39. If microbiologists want to grow something in media (the substance in which cell cultures are grown), they must first seed the medium, or place a small amount of the desired bacteria in it. This will grow and multiply, providing microbes for the scientist. This can be a difficult procedure for certain microorganisms, which have very specific growth requirements. To be able to easily culture any organism would be a significant advancement in microbiology and would make our study of microorganisms much more efficient.

40. The notes in italics and parentheses are translations of notes found on the original transcript from the Cajal Institute.

41. This is another hint at the potentially dystopian nature of this future society, where it appears that free speech is not permitted and academic curricula are controlled by the government.

42. Infection with tuberculosis goes through several stages. The third stage is active infection, and usually involves dissemination throughout the lungs and sometimes the entire body.

43. The manuscript has several ellipses here, and then continues. The ellipses are apparently meant to indicate that some text was missing.

44. Fibrin is a protein involved in clotting and is a component in some types of absorbable suture. Although some sutures used today are still called "catgut," they are actually made of purified connective fibers derived from animal (not necessarily cat) intestines.

45. After infection with tuberculosis, typically through inhalation, the causative bacteria can be ingested by cells in the body that then carry it to other sites, where they can establish secondary infections. It is unlikely that someone with advanced tuberculosis would be cured by an apical lung resection although such a resection could potentially relieve some of the respiratory symptoms that they were experiencing, depending on the location of the bacteria in the lungs.

46. In the Bible, Rebecca was the wife of Isaac. She was promised to be the mother of "thousands of millions" and she conceived in old age. In spite of this prototypical example of fertility, Rebecca's mother-in-law, Sarah, the mother of Isaac and the wife of Abraham, had a more notable conception in her old age. Barren all her life, she miraculously gave birth to Isaac when she was ninety years old. Possibly Cajal meant to refer to Sarah instead of Rebecca, as her impregnation is more commonly held as the great miracle of conception. However, given God's promise to Rebecca, she may be a more appropriate parallel to these women, who had been selected to bear children in this society, and would have done so many times, thus becoming the mothers of many.
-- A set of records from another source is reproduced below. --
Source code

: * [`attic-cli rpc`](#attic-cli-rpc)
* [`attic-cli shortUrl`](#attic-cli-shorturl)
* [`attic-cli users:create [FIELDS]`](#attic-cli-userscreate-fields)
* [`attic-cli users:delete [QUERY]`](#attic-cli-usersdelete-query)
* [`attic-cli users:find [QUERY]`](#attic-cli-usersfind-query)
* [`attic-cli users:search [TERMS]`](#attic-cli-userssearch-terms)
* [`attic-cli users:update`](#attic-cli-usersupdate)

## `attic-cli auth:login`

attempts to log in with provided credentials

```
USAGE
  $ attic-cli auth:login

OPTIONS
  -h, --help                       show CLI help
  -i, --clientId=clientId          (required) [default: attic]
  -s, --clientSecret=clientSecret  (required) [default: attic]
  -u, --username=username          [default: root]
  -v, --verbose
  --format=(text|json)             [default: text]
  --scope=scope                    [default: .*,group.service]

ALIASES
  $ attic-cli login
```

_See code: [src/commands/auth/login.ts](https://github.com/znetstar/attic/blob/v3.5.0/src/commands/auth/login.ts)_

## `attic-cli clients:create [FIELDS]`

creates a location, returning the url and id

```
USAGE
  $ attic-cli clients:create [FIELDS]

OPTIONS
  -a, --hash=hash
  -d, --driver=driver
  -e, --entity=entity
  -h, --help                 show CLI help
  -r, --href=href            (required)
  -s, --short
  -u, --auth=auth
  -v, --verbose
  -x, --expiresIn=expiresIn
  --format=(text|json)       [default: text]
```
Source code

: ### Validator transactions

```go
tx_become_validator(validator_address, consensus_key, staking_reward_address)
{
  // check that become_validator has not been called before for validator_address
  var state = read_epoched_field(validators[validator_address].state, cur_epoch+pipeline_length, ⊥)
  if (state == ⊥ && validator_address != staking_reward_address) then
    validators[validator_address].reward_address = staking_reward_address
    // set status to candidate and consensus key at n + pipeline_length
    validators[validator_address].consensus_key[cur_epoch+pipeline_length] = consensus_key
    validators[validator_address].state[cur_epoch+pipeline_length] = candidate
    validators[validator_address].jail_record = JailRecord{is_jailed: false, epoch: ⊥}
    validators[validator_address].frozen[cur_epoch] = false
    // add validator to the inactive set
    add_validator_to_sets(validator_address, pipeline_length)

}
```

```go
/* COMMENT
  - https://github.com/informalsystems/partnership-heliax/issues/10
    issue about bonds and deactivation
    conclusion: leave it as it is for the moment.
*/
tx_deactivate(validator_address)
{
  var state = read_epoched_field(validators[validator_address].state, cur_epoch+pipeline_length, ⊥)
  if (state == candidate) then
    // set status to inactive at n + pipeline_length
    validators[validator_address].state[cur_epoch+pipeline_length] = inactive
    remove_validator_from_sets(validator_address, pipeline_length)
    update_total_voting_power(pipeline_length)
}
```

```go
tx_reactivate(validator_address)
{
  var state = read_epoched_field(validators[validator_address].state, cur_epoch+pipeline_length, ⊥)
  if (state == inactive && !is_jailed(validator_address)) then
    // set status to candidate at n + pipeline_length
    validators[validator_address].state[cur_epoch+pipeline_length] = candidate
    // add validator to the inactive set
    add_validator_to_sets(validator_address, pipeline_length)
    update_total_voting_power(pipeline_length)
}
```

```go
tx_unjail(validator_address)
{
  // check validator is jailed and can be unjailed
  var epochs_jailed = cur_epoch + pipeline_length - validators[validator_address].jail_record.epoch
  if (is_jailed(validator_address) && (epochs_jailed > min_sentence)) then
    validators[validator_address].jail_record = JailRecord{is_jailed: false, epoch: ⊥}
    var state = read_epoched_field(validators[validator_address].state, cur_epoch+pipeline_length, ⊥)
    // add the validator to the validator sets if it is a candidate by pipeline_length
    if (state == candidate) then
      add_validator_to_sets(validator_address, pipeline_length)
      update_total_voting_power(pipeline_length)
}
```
47. Steatosis is a condition that involves the breakdown of cells due to abnormal lipid accumulation. Gyri are the bumps on the surface of the brain. Specific gyri and sulci (grooves) can be used to identify certain anatomical and functional areas of the brain.

48. A protein extracted from brain and nervous tissue.

49. A class of fungus that harmlessly colonizes parts of the human body.

50. If someone is vaccinated against a microbe, it means that they have been exposed to a part of that organism in order to develop antibodies that can identify [End Page 227] and defend the body from it. Cajal claims that they can use microbes (for example, bacteria A) against which everyone has been vaccinated to fight off other microbes (bacteria B). This would likely not work because the antibodies formed against bacteria A would quickly mount an immune response against it and eliminate it from the body, which would prevent A from fighting B, as well as from infecting the body. Cajal surely would have understood this principle. Perhaps he included this to make us question both our own society's scientific knowledge and also the confidence that Micrococcus shows in his society's advancements. Often what we understand to be true in science is only a portion of the whole picture.

51. José Echegaray y Eizaguirre, a nineteenth-century Spanish mathematician and playwright.

52. Emilio Castelar y Ripoll, famous nineteenth-century Spanish Republican politician.


Freud, Sigmund. Civilization and Its Discontents. Translated by James Strachey. New York: Norton, 1961.